Among them, Hadoop Iterative Computing Framework Guagua PayPal is an open source machine learning framework Shifu a subproject, has been open source in April this year.
Cheung is a research and development engineer at PayPal Risk Data Science. PayPal is a leading developer of Shifu and Guagua software that uses Hadoop to solve feature extraction, training and validation of risk control math models. InfoQ Chinese station editor recently interviewed Zhang Pengshan to understand the development of this framework and application of the situation.
InfoQ: First, ask why this framework took the Guagua name?

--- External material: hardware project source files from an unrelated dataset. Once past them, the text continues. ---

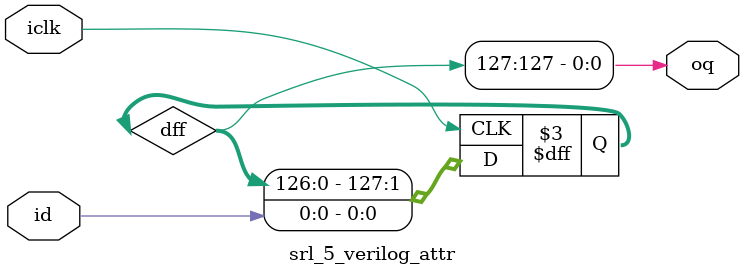
<source format=v>
`timescale 1ns / 1ps

module srl_5_verilog_attr(
    input id,
    input iclk,
    output oq
    );
    parameter SRL_LENGTH = 128;
    
	 (* altera_attribute = "-name AUTO_SHIFT_REGISTER_RECOGNITION ON" *)reg [SRL_LENGTH-1:0] dff;
    
	 integer i;
    
    always @(posedge iclk) begin
    	dff[0] <= id;
    	for (i = 0; i < SRL_LENGTH-1; i = i+1) begin
    		dff[i + 1] <= dff[i];
    	end
    end
    
    assign oq = dff[SRL_LENGTH-1];
    
endmodule

</source>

Zhang Peng Shan: The name of the come is actually very casual. During the renovation of the company last year, when I was developing Guagua at home, I did not have a proper name and I readily turned over a story book my son usually liked. I saw a little duck called "Quack" Just use this name. Later, until Guagua was formed, I always wanted to change my name, but at that time, Guagua had a great reputation inside the company and my colleague helped me to design a very beautiful Logo. Guagua has been in use ever since.
InfoQ: What are the business characteristics of Risk Control Training?
Zhang Pengshan: The main features of the mathematical model of risk control are large amount of training data, many model features, low universality of the model and so on.
InfoQ: What is the trait of the training algorithm? What are the industry's public or you know the method, each have their own characteristics and different?
Zhang Pengshan: Its training methods and other classification problems and not much difference, the only big difference is how to use big data to train mathematical models. The industry has a lot of related algorithms, decision trees, logistic regression, neural networks, SVM, etc., but are mostly standalone implementations. Even Apache Mahout does not distribute the classification model well (both Mahout's logistic regression and neural networks are standalone algorithms).
InfoQ: Why Guagua? In other words, why is Guagua a framework that better suits the characteristics of your business?
Zhang Peng Shan: At PayPal, Guagua mainly solves the distributed training problem of machine learning classification models. In the past, we did not have a training framework or products for distributed models. We can only limit our training data to stand-alone size by sampling. In addition, due to the limitation of standalone computing resources and memory, we have traditionally trained a wind-control model in about 10 hours. With Guagua, both data and computation are distributed over Hadoop, not only to train the data to a terabyte level that we were not able to imagine before, but also to reduce the training time from about 10 hours to about 1 hour, and the resulting model has no Stand-alone has any performance loss.
InfoQ: Where does Guagua now meet your requirements and what is not, and what are you planning to do to improve it?
Zhang Peng Shan: Guagua mainly solves the distributed problem of model training, and now PayPal can use the big data to quickly train the wind-control mathematical model. At the same time, Guagua does not limit itself to the classification model. Guagua is an iterative computing framework based on Hadoop. Guagua can add distributed functions to almost any iteration-based algorithm. In addition, thanks to the good support of Guagua for distribution, many of the tasks that we have previously thought of and could not do, such as the automatic selection of model features, can be carried out.
Currently, Guagua mainly supports the iterative computing framework of the synchronized Master-Workers structure. In the future, we hope to support the asynchronous computing framework. In 2012, Jeff Dean, the father of Google MapReduce, published a paper on the neural network Depth Model Support The article describes their mathematical models of DistBelief framework training for neural networks that can support 1 billion levels of parameters. This is another direction for Guagua, supporting a very large-scale deep neural network model.